To assess mavacamten's role in hypertrophic cardiomyopathy treatment. In addition to clinical guidelines, package inserts, and general reviews, we searched PubMed using the term mavacamten from inception to June 11, 2022. English language studies describing mavacamten's mechanism of action, pharmacokinetics, drug interactions, clinical and economic outcomes, and adverse events. Mavacamten reduces left ventricular outflow obstruction and New York Heart Association functional class while improving Kansas City Cardiomyopathy Questionnaire-Clinical Summary Scores in patients with obstructive hypertrophic cardiomyopathy. With an acquisition cost of $245.20 per capsule, it would cost $1.2 million for every additional quality-adjusted life year.
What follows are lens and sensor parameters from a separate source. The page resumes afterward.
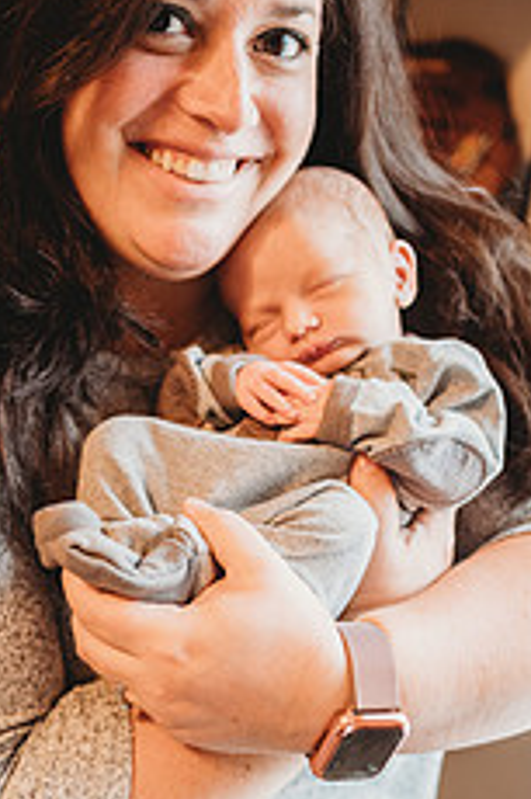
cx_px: 167
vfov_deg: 41.6
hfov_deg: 28.4
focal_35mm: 47
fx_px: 1041
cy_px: 511
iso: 500
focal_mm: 24
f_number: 2.2
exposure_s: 1/160
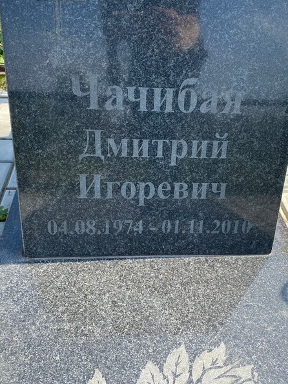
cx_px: 159
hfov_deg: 40.7
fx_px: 388
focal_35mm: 35
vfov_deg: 52.6
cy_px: 191
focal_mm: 4.25
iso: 32
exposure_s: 1/871
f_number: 1.8
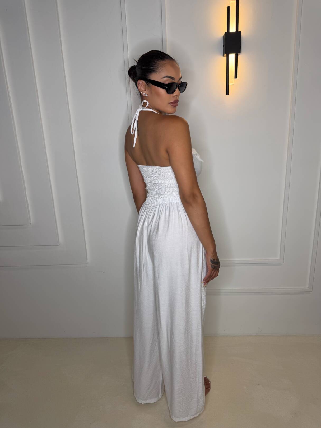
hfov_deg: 56.8
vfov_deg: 71.6
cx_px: 160
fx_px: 297
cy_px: 214
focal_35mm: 24
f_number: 1.78
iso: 50
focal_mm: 6.76
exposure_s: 1/125
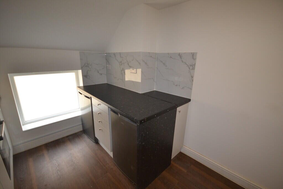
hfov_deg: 100.4
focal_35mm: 15
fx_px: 118
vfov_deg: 77.3
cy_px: 94
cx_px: 142
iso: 400
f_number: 4
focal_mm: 10
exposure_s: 1/60
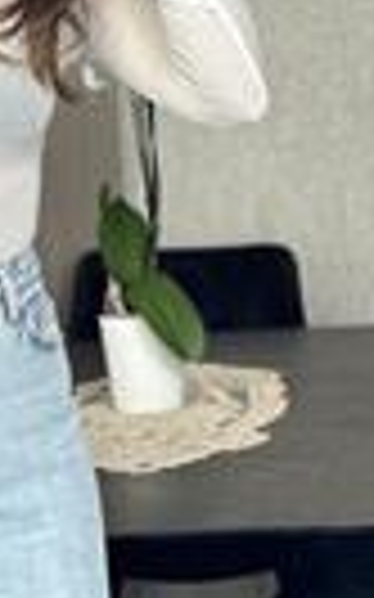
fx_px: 3151
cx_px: -131
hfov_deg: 6.7
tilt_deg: -18.2
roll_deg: +4.6
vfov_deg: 10.8
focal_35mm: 193
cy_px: 468
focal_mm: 6.86
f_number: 1.78
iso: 100
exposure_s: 1/127
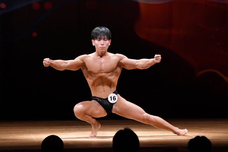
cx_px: 114
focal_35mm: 300
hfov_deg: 6.9
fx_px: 1899
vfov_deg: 4.6
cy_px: 76
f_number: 5.6
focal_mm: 200
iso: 4000
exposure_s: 1/400
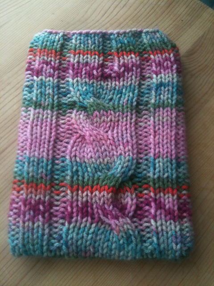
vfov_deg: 52.6
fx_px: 288
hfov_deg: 40.7
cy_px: 143
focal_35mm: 35
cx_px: 107
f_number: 2.8
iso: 80
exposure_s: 1/24
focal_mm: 3.85
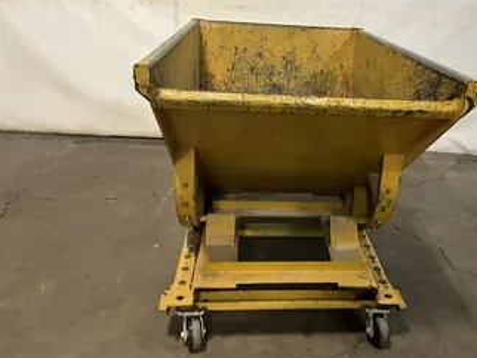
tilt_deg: -19.1
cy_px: 161
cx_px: 295
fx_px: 496
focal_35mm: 36
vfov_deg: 39.7
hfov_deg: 50.9
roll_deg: -4.1
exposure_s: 1/46
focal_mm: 3
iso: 320
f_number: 1.8
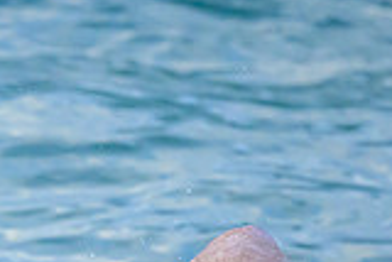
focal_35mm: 2907
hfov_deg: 0.7
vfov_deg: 0.5
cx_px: -56
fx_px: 31682
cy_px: 359
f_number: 6.3
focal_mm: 800
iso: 2800
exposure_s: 1/2000
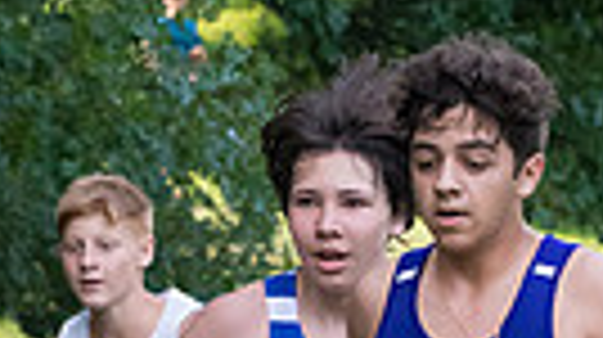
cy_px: 708
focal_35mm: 455
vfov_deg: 2.6
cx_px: 349
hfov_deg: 4.8
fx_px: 7266
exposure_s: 1/1600
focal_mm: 86
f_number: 5
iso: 3200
In those with unobstructive hypertrophic cardiomyopathy, there were improvements in N-terminal probrain natriuretic peptide and high-sensitivity cardiac troponin biochemical markers. Mavacamten is a substrate for CYP2C19 and CYP3A4, and a CYP enzyme inducer. Patients with obstructive hypertrophic cardiomyopathy and an ejection fraction ≥55% have a new option if they remain symptomatic despite maximally tolerated β-blocker or non-dihydropyridine calcium channel blocker therapy. It is an alternative to disopyramide therapy, which has poor patient tolerance, or septal reduction therapies, which are invasive. However, mavacamten is not cost-effective and its role in nonobstructive hypertrophic cardiomyopathy is not well established. Mavacamten is a new option for patients with refractory obstructive hypertrophic cardiomyopathy and an ejection fraction ≥55% but its pricing makes therapy not cost-effective. Final health outcomes are not fully elucidated and additional studies are needed to determine long-term effects.